Pesanan partai besar dari perusahaan konstruksi dan properti pelat merah bahkan datang tanpa perlu Ilham menawarkan diri. “Kebanyakan mereka pesan roster untuk proyek rumah susun,” sebutnya.
Tapi, bukan berarti usaha Omah Bata ini selalu berjalan baik-baik saja. Pada 2015, Ilham sempat puyeng tujuh keliling lantaran tak punya uang untuk membayar pegawai, walau hanya empat orang. Keuangannya defisit saat itu.
Pasalnya, dalam berbisnis dia bermodal kepercayaan dan kekeluargaan. Meski pembayaran belum lunas, boleh tetap ambil barang. Dia sendiri juga mengambil barang ke mitra kadang bayarnya belakang.
Selain itu, Ilham mengikuti cara sang ibu. “Dulu, kan, ibu saya juga begitu, tapi masih eksis saja usahanya. Jadi, pelanggan bisa nyaman dan mereka akan balik lagi ke kita, meski barang yang dulu belum bayar,” jelasnya.
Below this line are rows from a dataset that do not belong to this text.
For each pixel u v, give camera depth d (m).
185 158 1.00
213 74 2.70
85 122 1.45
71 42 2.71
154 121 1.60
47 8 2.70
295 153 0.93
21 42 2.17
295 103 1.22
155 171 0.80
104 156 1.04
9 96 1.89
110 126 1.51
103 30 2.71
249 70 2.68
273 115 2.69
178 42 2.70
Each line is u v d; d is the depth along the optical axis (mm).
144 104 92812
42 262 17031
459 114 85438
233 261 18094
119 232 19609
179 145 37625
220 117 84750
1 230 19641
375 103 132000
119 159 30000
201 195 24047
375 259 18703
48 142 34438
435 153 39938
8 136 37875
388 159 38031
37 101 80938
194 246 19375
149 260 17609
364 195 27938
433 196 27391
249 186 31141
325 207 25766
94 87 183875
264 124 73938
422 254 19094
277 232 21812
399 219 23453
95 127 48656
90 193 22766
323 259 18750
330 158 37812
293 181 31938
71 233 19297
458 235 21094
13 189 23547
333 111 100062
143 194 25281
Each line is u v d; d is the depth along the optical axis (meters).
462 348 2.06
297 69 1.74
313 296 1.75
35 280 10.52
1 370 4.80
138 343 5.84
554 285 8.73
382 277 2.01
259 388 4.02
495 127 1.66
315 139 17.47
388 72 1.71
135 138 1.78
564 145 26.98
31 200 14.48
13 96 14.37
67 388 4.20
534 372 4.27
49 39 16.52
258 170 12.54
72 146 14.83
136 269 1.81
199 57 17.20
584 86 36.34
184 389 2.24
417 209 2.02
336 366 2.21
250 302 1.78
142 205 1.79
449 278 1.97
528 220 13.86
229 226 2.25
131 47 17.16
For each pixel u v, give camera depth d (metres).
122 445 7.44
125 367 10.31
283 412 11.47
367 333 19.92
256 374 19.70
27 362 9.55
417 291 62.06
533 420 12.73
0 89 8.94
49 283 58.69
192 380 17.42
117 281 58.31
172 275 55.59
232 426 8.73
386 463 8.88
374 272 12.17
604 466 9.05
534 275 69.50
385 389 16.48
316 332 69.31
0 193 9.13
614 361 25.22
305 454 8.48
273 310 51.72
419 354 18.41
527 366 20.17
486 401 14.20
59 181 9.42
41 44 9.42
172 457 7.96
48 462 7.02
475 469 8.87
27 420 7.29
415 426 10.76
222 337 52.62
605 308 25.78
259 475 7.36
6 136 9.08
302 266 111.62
Karena itu, kas Ilham sempat kosong bahkan defisit. Akhirnya, demi tetap membayar gaji karyawannya, ia menggadaikan mobil senilai Rp 50 juta. “Cuma setelah gadai mobil, saya malah kewalahan bayar bunga yang gede banget. Jadi sampai sekarang, kapok deh pakai sistem utang gadai,” tegas dia.
Beruntung, Ilham mendapat pesanan tak terduga dari luar kota, yakni Riau menjelang bulan puasa tahun 2015. Order yang masuk total mencapai 130.000 buah bata hias. Sampai sekarang pesanan dari Riau masih datang, juga dalam jumlah besar sekali order.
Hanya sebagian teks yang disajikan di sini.